◆ Tasks and exercises:
1 - Transcribe the part of the post on CPU cache sharing that opens with the words containing "Some modern chips" and closes with "lot of reasons.".
2 - In the post on CPU cache sharing, how much L2 cache do the two Firestorm big-cores of the Apple A14 share?

This is a lot like traditional multi-socket systems where each socket had a chip with one shared L3 for all its cores, and links to other sockets with snoop filters to keep bandwidth down to manageable levels (and keep latency fast within one socket / CCX). There are NUMA-style inter-core latency differences for pairs of cores within the same CCX vs. in different CCXs.
The low-end models only have one CCX, which is up to 4 cores in Zen 1 & 2,
or up to 8 cores in Zen 3 and 4. The amount of L3 cache per CCX can vary by model with one generation.
For more details see:
https://en.wikichip.org/wiki/amd/microarchitectures/zen#CPU_Complex_.28CCX.29
https://en.wikichip.org/wiki/amd/microarchitectures/zen_2#Core_Complex
https://en.wikichip.org/wiki/amd/microarchitectures/zen_3#Key_changes_from_Zen_2
https://chipsandcheese.com/2022/11/08/amds-zen-4-part-2-memory-subsystem-and-conclusion/
Intel has also done this in a much worse way, for Core 2 Quad by basically sticking two Core 2 Duo dies in one package, with the interconnect between them being the FSB (frontside bus) which was about as slow as going to DRAM. (Last-level cache in those days was L2, so it was two separate L2 caches.) See the "Final Words (Dunnington)" section in chips&cheese's historical look back at Dunnington for some description of how things worked in Core 2 Quads that didn't have its uncore / shared L3, literally just having the other chip snoop the shared FSB and respond instead of DRAM if it had a copy of the line.
Some modern chips have groups of 2 to 4 cores sharing a medium-sized L2, but with multiple groups on the same processor all backed by a large shared L3. For example Intel's E-cores in Alder Lake do this.
AMD's Bulldozer-family did even tighter coupling of a pair of weak integer cores sharing a front-end and L1i cache, and the SIMD/FP unit (calling it CMT as an alternative to SMT.) But separate per-core write-through L1d caches with a shared L2. https://www.realworldtech.com/bulldozer/2/. There was a single L3 shared across the whole chip, though. Bulldozer was overall not very high performance for a lot of reasons.
ARM Cortex-A510 can be clustered in a similar way, sharing an FPU, L2 cache, and L2 TLB. (chipsandcheese discusses the tradeoffs for that in-order efficiency core). But again, there's normally a shared L3 as a backstop outside this.
Apple A14 has 8MiB of L2 cache shared between the two Firestorm big-cores. But there's also a slower L3 shared last-level cache for them + the Ice Storm E-cores and the GPU etc.

◆ Information provided:
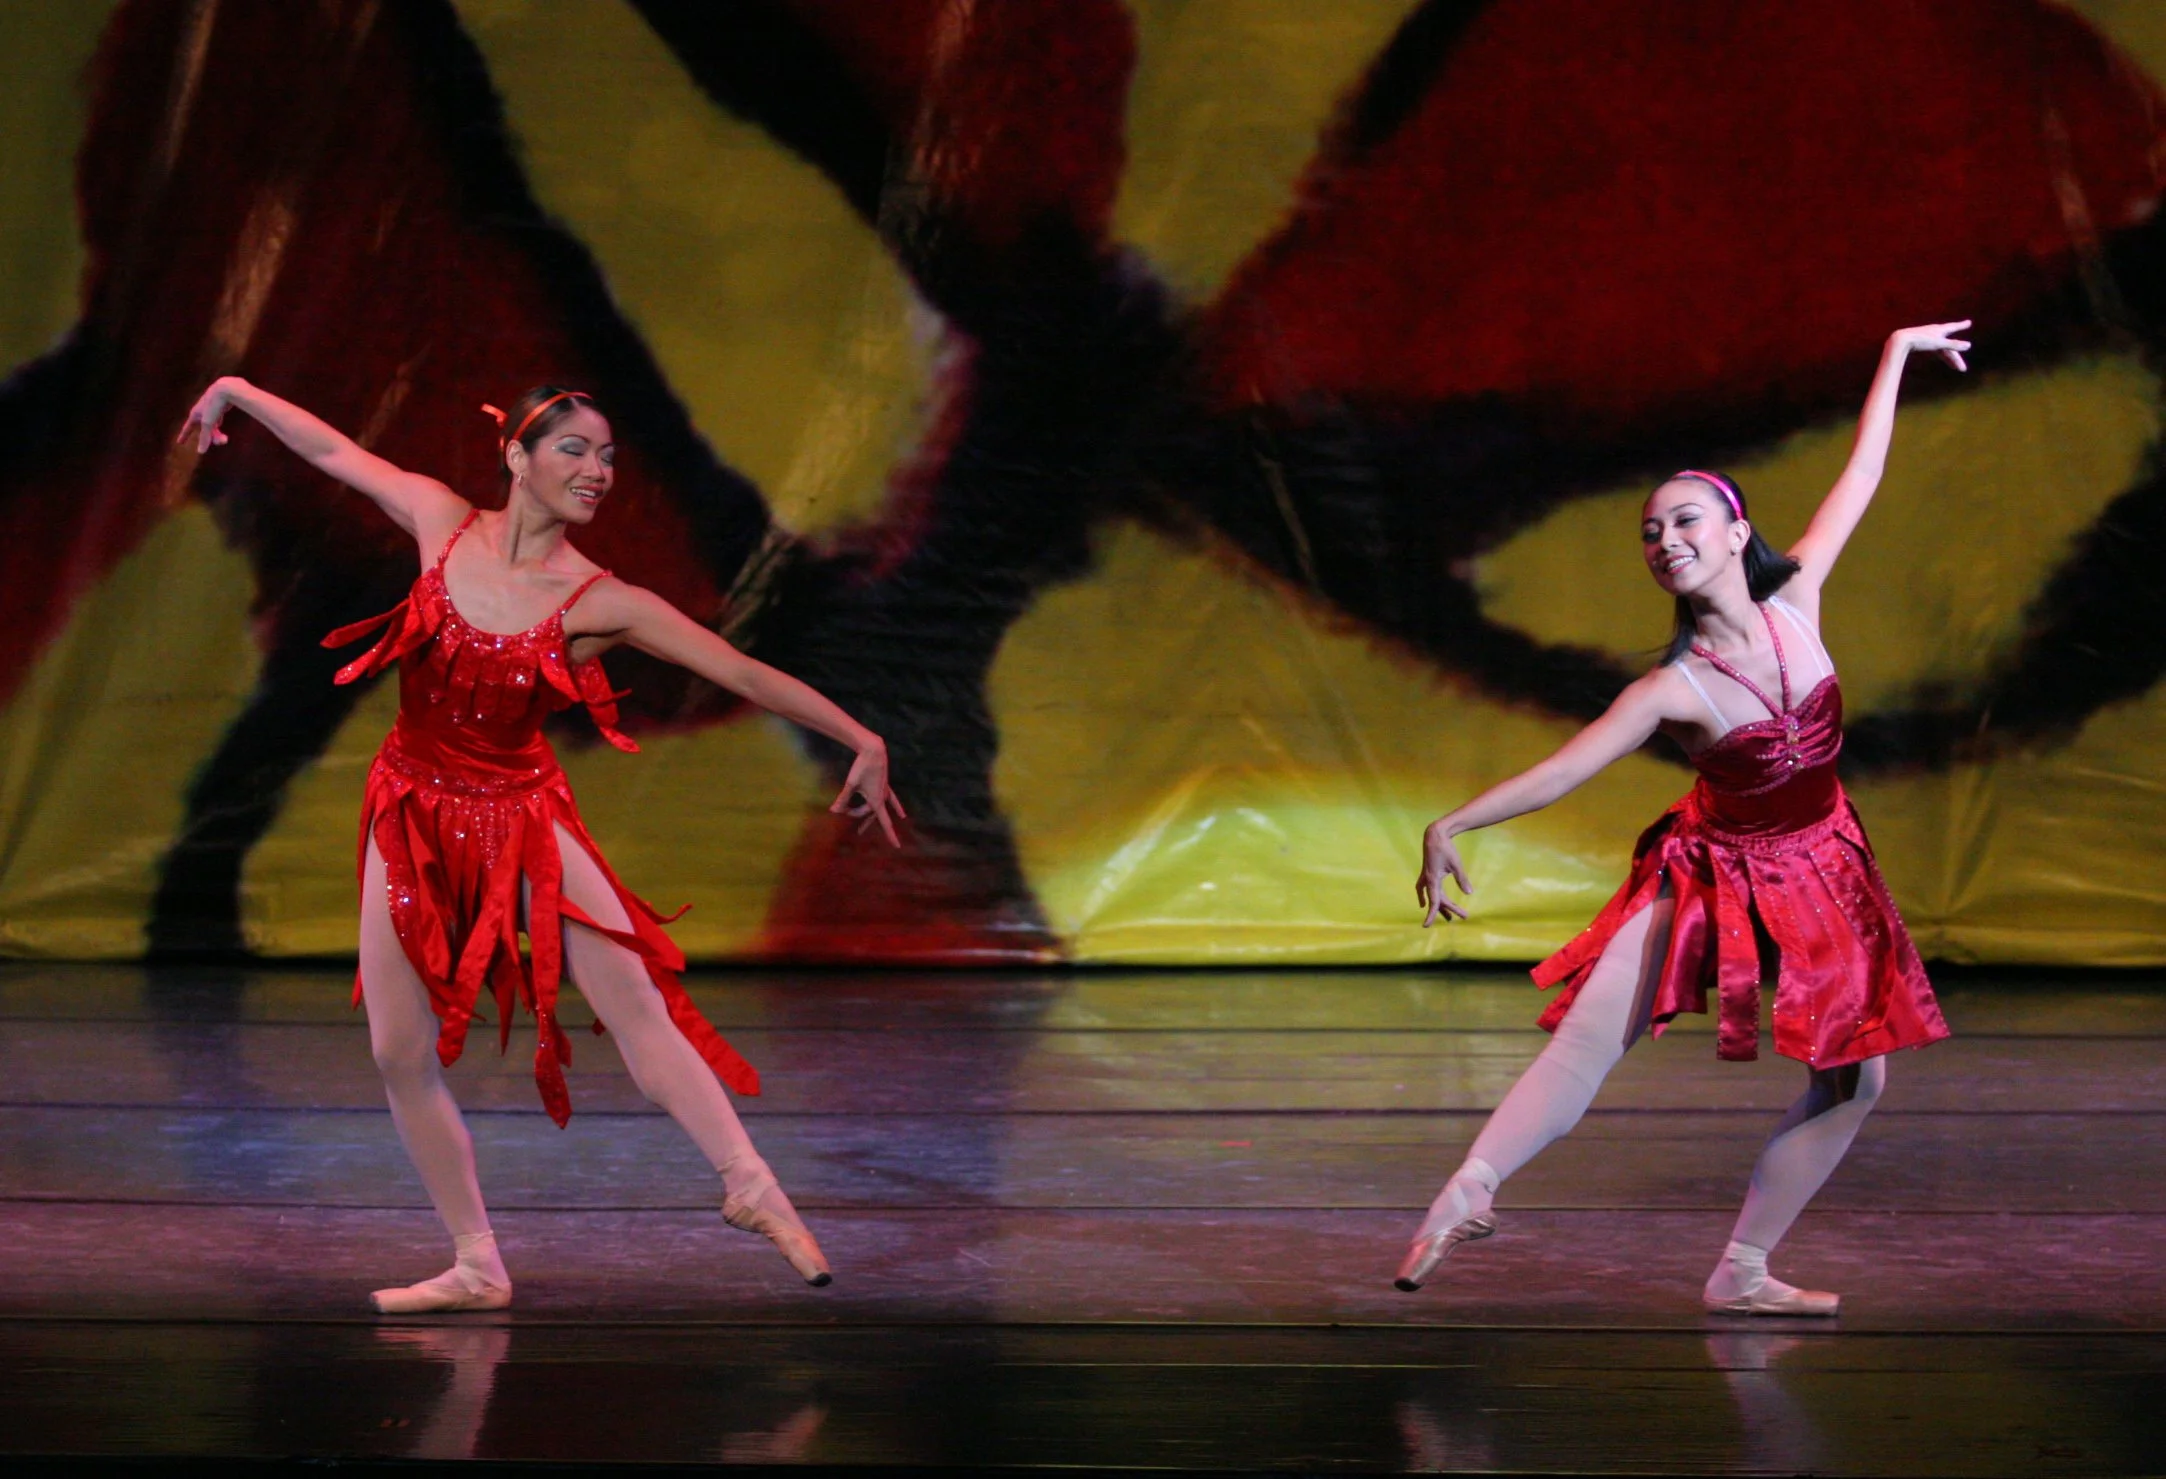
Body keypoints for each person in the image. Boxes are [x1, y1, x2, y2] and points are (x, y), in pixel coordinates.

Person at [178, 380, 906, 1312]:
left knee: (636, 1002)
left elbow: (737, 669)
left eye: (607, 457)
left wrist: (861, 737)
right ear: (518, 458)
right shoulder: (439, 521)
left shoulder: (602, 600)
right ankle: (478, 1261)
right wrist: (238, 390)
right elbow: (334, 453)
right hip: (410, 809)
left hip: (521, 817)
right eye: (575, 450)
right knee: (398, 1049)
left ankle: (749, 1183)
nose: (597, 470)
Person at [1401, 323, 1970, 1315]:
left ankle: (1742, 1271)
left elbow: (1865, 470)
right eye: (1653, 533)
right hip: (1714, 871)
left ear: (1737, 531)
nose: (1667, 540)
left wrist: (1893, 353)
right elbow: (1564, 768)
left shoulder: (1800, 598)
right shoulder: (1672, 690)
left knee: (1858, 1084)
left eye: (1686, 521)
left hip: (1822, 866)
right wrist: (1452, 824)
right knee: (1587, 1039)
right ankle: (1471, 1186)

◆ Solutions below:
1 -
Some modern chips have groups of 2 to 4 cores sharing a medium-sized L2, but with multiple groups on the same processor all backed by a large shared L3. For example Intel's E-cores in Alder Lake do this.
AMD's Bulldozer-family did even tighter coupling of a pair of weak integer cores sharing a front-end and L1i cache, and the SIMD/FP unit (calling it CMT as an alternative to SMT.) But separate per-core write-through L1d caches with a shared L2. https://www.realworldtech.com/bulldozer/2/. There was a single L3 shared across the whole chip, though. Bulldozer was overall not very high performance for a lot of reasons.

2 - 8MiB